使用杂种去势公羔羊,通过分离细胞系统评估改变的饲草与精料比例以及代谢能摄入量对瘤胃上皮底物代谢的影响。将羔羊(n = 28;体重20.1±3千克)随机分配到析因设计的日粮处理组,日粮处理包括每日一次饲喂75%饲草或75%精料,代谢能水平分别为0.099或0.181兆卡ME×(千克体重(0.75))(-1)×天(-1),持续52天。经过52天的饲喂期后,将分离的瘤胃上皮细胞(IREC)在含有单一14C标记的可氧化底物(乙酸盐、丙酸盐、丁酸盐、葡萄糖、谷氨酸盐和谷氨酰胺)存在的情况下进行孵育,底物浓度范围为0.1至50毫摩尔,测定底物氧化为14CO2或代谢为β-羟基丁酸(β-HBA)、乙酰乙酸、丙酮酸和乳酸的情况。对于所有底物,氧化为CO2在生理范围内呈浓度依赖性且具有饱和性。在特定底物浓度下,IREC对底物氧化为CO2的差异并不影响日粮处理组Vmax(底物氧化最大速率,氧化为CO2的纳摩尔数×1×10(6)个细胞(-1)×90分钟(-1))和K(ox)(达到最大氧化速率一半时的底物浓度,毫摩尔/升)的估计值。采食75%饲草的羔羊的IREC由丁酸盐产生β-HBA不受代谢能摄入量的影响;然而,采食75%精料日粮且代谢能摄入量高时,β-HBA的产生量增加(日粮×摄入量交互作用;P < 0.02)。采食高代谢能水平的羔羊的IREC由丁酸盐产生乙酰乙酸的量比采食低代谢能水平的羔羊的IREC产生的量更大(P = 0.001)。

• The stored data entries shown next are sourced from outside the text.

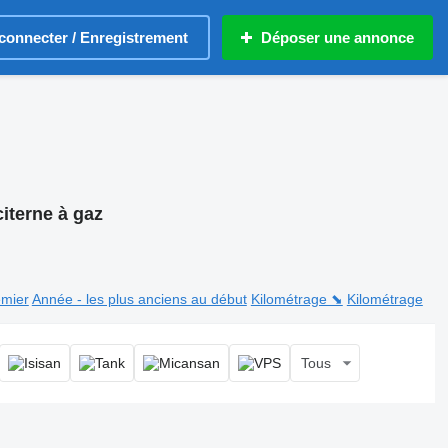
connecter / Enregistrement
Déposer une annonce
iterne à gaz
emier
Année - les plus anciens au début
Kilométrage ⬊
Kilométrage
Tous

日粮处理一般不影响IREC由葡萄糖、谷氨酸盐和丙酸盐产生乳酸和丙酮酸;然而,随着代谢能摄入量增加,IREC将谷氨酰胺代谢为乳酸和丙酮酸的速率增加。各处理组间观察到的代谢产物产生速率变化并不影响预测的Vmax和K(ox)参数估计值。估计的K(ox)值证实挥发性脂肪酸是瘤胃上皮细胞使用的主要可氧化燃料,同时说明由于相对于体内底物浓度K(ox)较高,预计葡萄糖、谷氨酸盐和谷氨酰胺等其他底物在体内不会被大量氧化。总之,分离的瘤胃上皮细胞氧化底物的能力在很大程度上不受代谢能摄入量或日粮中饲草与精料比例的影响。